The Project Omelas Mission

Personal computers were once sold as 'bicycles for the mind'. However, time has shown that technology tends to concentrate into a few large clusters. Furthermore, time has shown that with software in particular, once a particular player has achieved superiority, the service which they provide begins to deteriorate.

The software development cycle is much quicker than other manufacturing cycles. As a result, in the few decades that commercial software has existed, companies and individuals (often good natured) have found thousands of niches, found domination within this niche, and then allowed their service to deteriorate. Eventually, the users of this service must decide whether they will continue to suffer with something they are familiar with, or sink time into migrating to another sub-optimal platform. While this is not the fate of all projects, such a timeline is very common.

As computers become further integrated into mundane activites and software cycles continue to result in deterioration of service, we'd argue that we have become conditioned to tolerate bugs and mediocrity in our everyday life. The idea of the 'bicycle of the mind' is in the midst of suffering a death by a thousand cuts. It is as if we are using these bicycles only to commutes to distopian cities that seek to exploit our humanity for profit.
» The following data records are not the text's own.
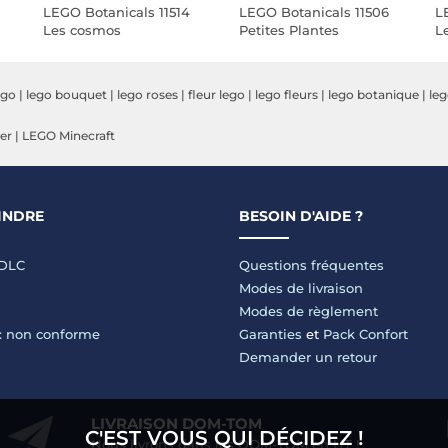
LEGO Botanicals 11514
LEGO Botanicals 11506
L
Les cosmos
Petites Plantes
L
Dansantes
ego
|
lego bouquet
|
lego roses
|
fleur lego
|
lego fleurs
|
lego botanique
|
leg
er
|
LEGO Minecraft
INDRE
BESOIN D'AIDE ?
LDLC
Questions fréquentes
Modes de livraison
Modes de règlement
 : non conforme
Garanties
et
Pack Confort
Demander un retour
LIVRAISON DOM-TOM
C'EST VOUS QUI DÉCIDEZ !
Nous livrons dans les DOM-TOM en HT !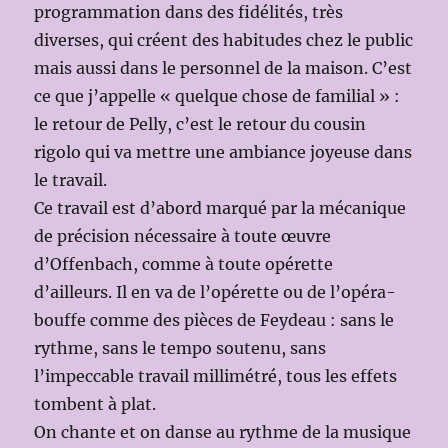
programmation dans des fidélités, très
diverses, qui créent des habitudes chez le public
mais aussi dans le personnel de la maison. C’est
ce que j’appelle « quelque chose de familial » :
le retour de Pelly, c’est le retour du cousin
rigolo qui va mettre une ambiance joyeuse dans
le travail.
Ce travail est d’abord marqué par la mécanique
de précision nécessaire à toute œuvre
d’Offenbach, comme à toute opérette
d’ailleurs. Il en va de l’opérette ou de l’opéra-
bouffe comme des pièces de Feydeau : sans le
rythme, sans le tempo soutenu, sans
l’impeccable travail millimétré, tous les effets
tombent à plat.
On chante et on danse au rythme de la musique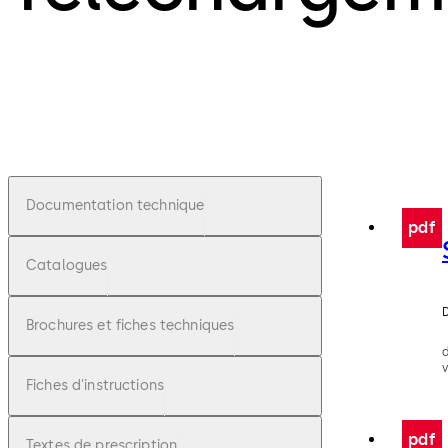
Documentation technique
pdf
Catalogues
D
Brochures et fiches techniques
Fiches d'instructions
pdf
Textes de prescription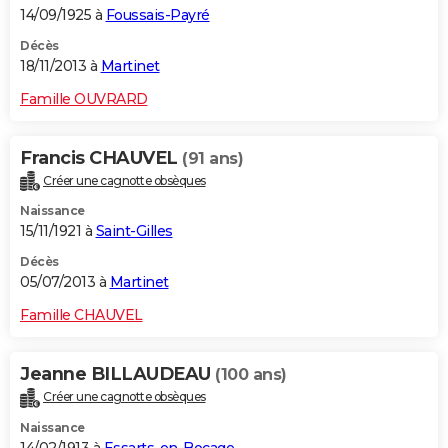
14/09/1925 à
Foussais-Payré
Décès
18/11/2013 à
Martinet
Famille OUVRARD
Francis CHAUVEL
(91 ans)
Créer une cagnotte obsèques
Naissance
15/11/1921 à
Saint-Gilles
Décès
05/07/2013 à
Martinet
Famille CHAUVEL
Jeanne BILLAUDEAU
(100 ans)
Créer une cagnotte obsèques
Naissance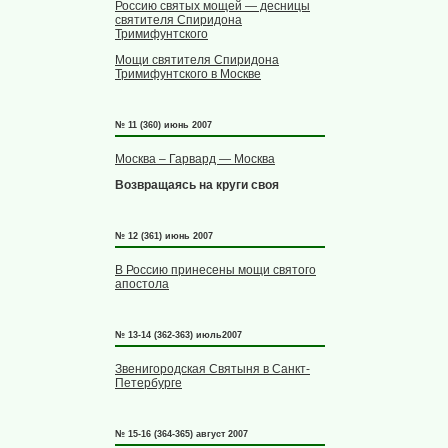
Россию святых мощей — десницы
святителя Спиридона
Тримифунтского
Мощи святителя Спиридона
Тримифунтского в Москве
№ 11 (360) июнь 2007
Москва – Гарвард — Москва
Возвращаясь на круги своя
№ 12 (361) июнь 2007
В Россию принесены мощи святого
апостола
№ 13-14 (362-363) июль2007
Звенигородская Святыня в Санкт-
Петербурге
№ 15-16 (364-365) август 2007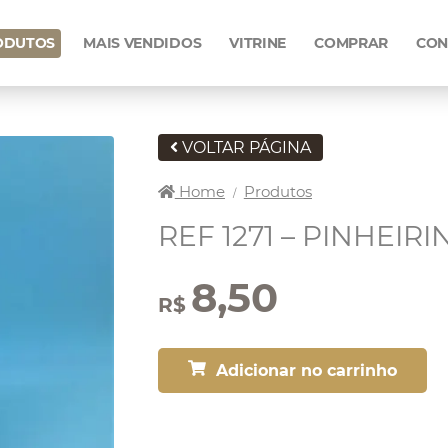
ODUTOS
MAIS VENDIDOS
VITRINE
COMPRAR
CON
VOLTAR PÁGINA
Home
Produtos
/
REF 1271 – PINHEIR
8,50
R$
Adicionar no carrinho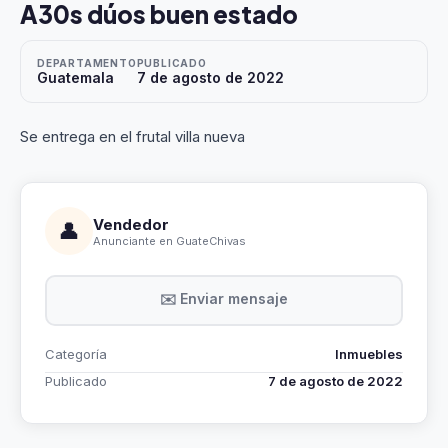
A30s dúos buen estado
DEPARTAMENTO
PUBLICADO
Guatemala
7 de agosto de 2022
Se entrega en el frutal villa nueva
Vendedor
👤
Anunciante en GuateChivas
✉️ Enviar mensaje
Categoría
Inmuebles
Publicado
7 de agosto de 2022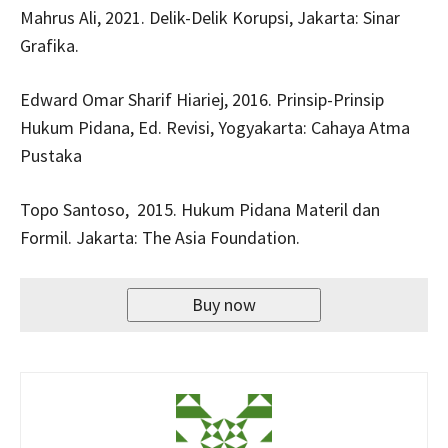
Mahrus Ali, 2021. Delik-Delik Korupsi, Jakarta: Sinar
Grafika.
Edward Omar Sharif Hiariej, 2016. Prinsip-Prinsip
Hukum Pidana, Ed. Revisi, Yogyakarta: Cahaya Atma
Pustaka
Topo Santoso, 2015. Hukum Pidana Materil dan
Formil. Jakarta: The Asia Foundation.
Buy now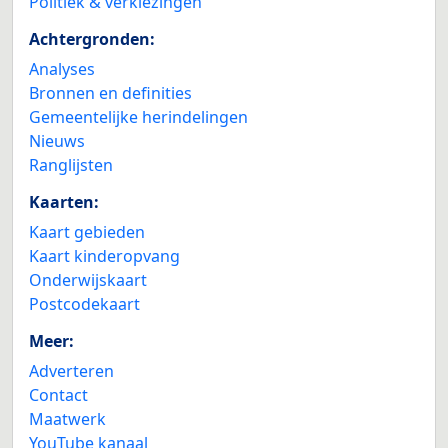
Politiek & verkiezingen
Achtergronden:
Analyses
Bronnen en definities
Gemeentelijke herindelingen
Nieuws
Ranglijsten
Kaarten:
Kaart gebieden
Kaart kinderopvang
Onderwijskaart
Postcodekaart
Meer:
Adverteren
Contact
Maatwerk
YouTube kanaal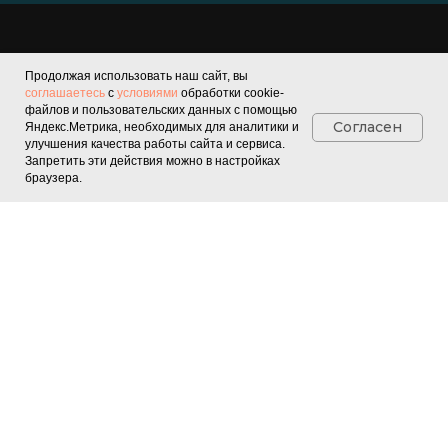
Продолжая использовать наш сайт, вы
ПОСТУПЛЕНИЕ
соглашаетесь
с
условиями
обработки cookie-
файлов и пользовательских данных с помощью
Бакалавриат, специалитет
Согласен
Яндекс.Метрика, необходимых для аналитики и
улучшения качества работы сайта и сервиса.
Магистратура
Запретить эти действия можно в настройках
Аспирантура
браузера.
Правила приема
ПОДПИШИТЕСЬ НА
НАШИ НОВОСТИ
© 2025 Южный
федеральный университет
The goal of The Omelas Project is to bring back the idea of computers being the 'bicycle for the mind'. It shows technical minded individuals how to create their own low-maintenance tools.

Software developers create digital tools and services. A satisfying tool or service must be (in order of utility):

  1. Quick-deployable: We do not want to have to spend significant time learning the intricacies of a tool. This is time taken away from things that matter. Furthemore, a tool must be able to be deployed in isolation, without harming other workflows.
  2. Dependable: it must be available when it is needed. This often translates to it being always available.
  3. Low-maintenance: Once deployed, the required upkeep of a tool must be significantly less than its utility.
  4. Desirable: a tool should fulfil its intended purpose well. This usually involves some combination of performance, personalization, and (since these are digital tools) privacy
  5. Ditchable: should the tool outlive its purpose, or should a better tool be found, the user should be able to quickly ditch and migrate their data to another tool. This means that these tools must be able to read and write data through standard formats
Good tools like this exist today, and can allow us to achieve more with less strain. The Omelas Project acts as collects these tools and provides them, so that we may spend more times on things that actually matter.